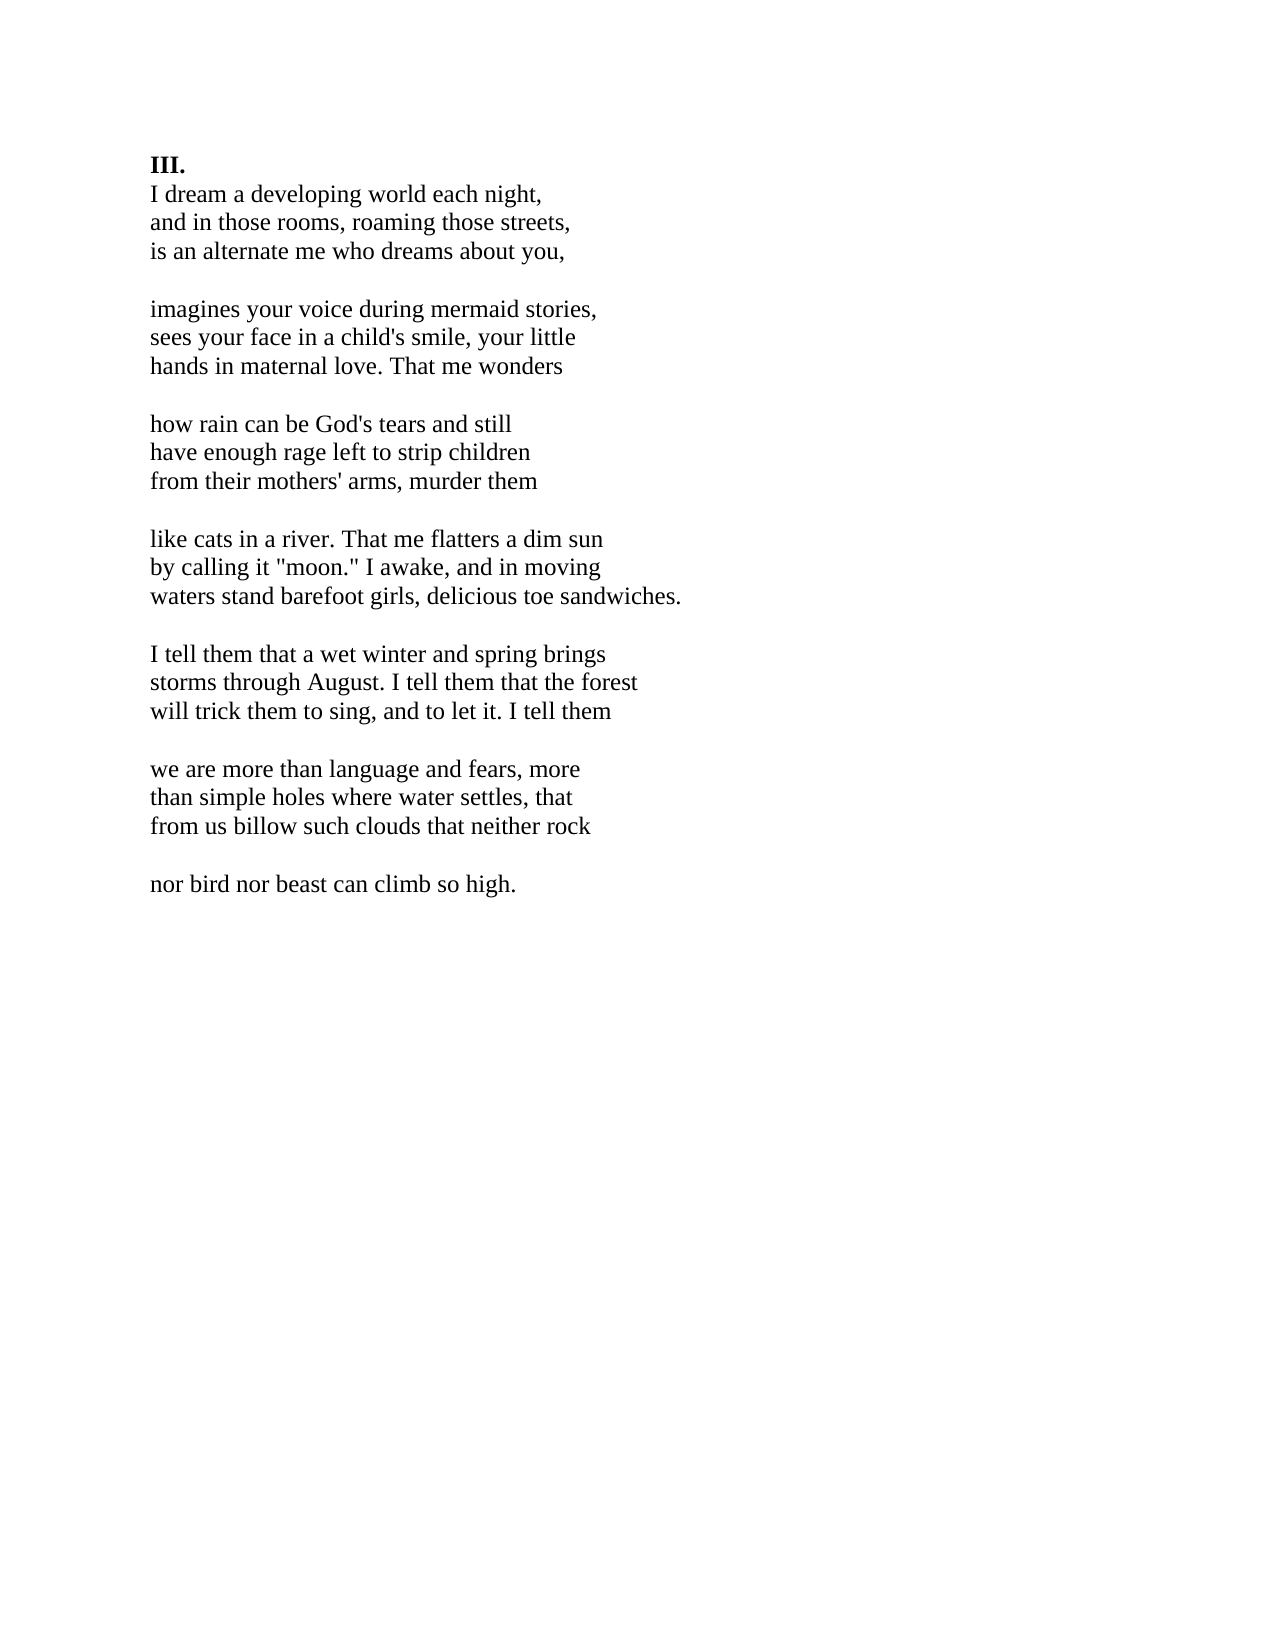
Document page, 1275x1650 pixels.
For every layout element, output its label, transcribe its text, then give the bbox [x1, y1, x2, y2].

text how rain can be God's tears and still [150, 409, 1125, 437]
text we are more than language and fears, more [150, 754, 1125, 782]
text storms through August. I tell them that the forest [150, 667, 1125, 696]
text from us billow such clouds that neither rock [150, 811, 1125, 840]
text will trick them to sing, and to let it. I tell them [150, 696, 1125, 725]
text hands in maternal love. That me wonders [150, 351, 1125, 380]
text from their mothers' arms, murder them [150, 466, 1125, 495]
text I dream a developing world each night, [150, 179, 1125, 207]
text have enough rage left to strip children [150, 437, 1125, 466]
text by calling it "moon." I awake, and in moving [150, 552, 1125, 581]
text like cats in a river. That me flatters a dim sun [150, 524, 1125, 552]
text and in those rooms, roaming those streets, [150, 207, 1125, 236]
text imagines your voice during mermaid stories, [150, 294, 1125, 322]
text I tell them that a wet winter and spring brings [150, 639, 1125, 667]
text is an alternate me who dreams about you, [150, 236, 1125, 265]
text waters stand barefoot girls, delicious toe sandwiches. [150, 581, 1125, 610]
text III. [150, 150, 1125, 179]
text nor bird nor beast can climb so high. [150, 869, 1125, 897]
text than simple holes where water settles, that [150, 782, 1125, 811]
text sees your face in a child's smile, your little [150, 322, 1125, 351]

■ Try it ■
Figure out how many lines of the data above include "from", then give the number and nothing more.

■ Exercise solution ■
2